- [To do] State how many lines in the records below contain the word "horizontal". Give only the number.
━━━ Extracted data
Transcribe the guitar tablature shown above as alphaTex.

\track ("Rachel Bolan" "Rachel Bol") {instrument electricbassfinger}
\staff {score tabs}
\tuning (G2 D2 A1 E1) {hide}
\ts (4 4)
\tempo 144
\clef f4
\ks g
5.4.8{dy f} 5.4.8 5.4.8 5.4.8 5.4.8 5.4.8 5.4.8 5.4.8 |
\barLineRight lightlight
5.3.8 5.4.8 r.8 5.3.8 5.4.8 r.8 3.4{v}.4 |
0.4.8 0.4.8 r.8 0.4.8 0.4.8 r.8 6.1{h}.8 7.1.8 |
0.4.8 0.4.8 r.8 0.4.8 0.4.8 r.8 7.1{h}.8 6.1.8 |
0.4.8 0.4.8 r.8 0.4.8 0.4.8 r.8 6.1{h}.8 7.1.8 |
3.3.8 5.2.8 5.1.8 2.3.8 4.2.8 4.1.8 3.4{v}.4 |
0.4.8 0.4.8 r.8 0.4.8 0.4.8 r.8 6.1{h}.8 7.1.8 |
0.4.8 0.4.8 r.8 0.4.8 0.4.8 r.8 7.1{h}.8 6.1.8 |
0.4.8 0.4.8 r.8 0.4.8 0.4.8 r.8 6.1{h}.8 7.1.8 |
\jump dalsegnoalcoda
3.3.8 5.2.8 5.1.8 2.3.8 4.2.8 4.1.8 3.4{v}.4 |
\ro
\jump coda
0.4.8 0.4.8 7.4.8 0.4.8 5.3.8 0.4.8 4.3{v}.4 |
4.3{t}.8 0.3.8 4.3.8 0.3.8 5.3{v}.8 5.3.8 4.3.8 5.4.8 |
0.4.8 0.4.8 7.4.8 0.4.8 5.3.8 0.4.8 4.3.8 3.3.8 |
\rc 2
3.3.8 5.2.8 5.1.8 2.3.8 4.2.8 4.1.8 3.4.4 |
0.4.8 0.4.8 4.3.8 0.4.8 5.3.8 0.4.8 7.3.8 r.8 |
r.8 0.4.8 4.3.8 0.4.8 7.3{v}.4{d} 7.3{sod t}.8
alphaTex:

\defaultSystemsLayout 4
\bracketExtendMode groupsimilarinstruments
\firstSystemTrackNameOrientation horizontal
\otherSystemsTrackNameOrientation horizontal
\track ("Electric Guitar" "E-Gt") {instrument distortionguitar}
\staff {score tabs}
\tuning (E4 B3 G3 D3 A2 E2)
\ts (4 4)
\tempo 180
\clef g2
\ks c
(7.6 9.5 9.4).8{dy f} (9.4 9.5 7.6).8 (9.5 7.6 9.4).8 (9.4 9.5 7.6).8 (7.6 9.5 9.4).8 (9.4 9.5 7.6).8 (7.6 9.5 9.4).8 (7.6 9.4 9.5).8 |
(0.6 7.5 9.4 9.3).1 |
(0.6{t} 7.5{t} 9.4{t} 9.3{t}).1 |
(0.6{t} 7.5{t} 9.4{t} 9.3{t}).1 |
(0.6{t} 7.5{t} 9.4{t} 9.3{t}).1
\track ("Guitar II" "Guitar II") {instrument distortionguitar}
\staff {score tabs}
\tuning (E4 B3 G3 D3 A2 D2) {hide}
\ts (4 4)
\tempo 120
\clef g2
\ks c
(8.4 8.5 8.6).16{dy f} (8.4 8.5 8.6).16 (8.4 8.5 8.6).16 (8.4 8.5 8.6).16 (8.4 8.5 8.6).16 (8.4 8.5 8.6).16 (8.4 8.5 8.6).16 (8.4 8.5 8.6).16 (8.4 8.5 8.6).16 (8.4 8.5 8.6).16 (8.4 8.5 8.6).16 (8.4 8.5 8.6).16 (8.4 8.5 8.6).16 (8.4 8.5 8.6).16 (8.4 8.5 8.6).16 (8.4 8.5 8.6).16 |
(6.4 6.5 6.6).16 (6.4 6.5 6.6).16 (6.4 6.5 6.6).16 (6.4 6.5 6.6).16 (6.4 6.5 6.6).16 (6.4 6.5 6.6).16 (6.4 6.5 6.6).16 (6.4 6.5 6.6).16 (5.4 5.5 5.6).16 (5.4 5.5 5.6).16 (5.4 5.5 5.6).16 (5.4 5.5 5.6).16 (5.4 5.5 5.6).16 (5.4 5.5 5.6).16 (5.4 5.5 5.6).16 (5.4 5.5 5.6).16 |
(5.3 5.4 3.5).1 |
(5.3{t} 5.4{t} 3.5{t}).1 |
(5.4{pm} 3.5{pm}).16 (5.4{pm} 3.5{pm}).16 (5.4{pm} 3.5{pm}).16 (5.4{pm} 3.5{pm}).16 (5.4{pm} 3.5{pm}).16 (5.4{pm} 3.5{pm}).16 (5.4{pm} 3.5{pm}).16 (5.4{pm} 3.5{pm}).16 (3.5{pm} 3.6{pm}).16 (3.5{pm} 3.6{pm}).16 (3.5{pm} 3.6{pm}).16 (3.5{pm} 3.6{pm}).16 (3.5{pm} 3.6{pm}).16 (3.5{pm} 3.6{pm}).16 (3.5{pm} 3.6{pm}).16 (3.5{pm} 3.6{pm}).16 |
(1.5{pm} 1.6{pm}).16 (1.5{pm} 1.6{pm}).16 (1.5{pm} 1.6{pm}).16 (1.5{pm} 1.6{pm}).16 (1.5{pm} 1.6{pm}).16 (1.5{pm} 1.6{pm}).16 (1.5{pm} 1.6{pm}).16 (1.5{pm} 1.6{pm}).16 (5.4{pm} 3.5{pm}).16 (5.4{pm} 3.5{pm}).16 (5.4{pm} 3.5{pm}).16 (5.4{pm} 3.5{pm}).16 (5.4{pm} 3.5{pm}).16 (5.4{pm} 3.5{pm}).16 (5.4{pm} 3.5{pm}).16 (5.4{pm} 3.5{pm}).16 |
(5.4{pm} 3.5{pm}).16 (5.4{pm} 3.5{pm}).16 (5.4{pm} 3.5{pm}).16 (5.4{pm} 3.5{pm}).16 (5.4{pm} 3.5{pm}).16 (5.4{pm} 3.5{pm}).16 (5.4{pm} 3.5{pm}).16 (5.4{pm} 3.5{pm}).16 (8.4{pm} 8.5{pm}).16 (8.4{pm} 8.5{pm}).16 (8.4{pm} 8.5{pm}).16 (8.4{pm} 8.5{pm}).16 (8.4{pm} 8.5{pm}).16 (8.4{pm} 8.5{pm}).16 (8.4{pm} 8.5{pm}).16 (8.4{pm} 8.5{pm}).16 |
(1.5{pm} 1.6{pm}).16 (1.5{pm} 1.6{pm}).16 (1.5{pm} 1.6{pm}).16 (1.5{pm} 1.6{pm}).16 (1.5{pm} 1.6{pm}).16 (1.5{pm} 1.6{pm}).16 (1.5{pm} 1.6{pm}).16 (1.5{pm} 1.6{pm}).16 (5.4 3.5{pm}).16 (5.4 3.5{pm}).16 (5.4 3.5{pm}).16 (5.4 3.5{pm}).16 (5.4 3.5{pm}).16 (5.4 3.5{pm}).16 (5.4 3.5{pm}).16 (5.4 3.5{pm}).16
━━━━━━
- [Result for this exercise] 2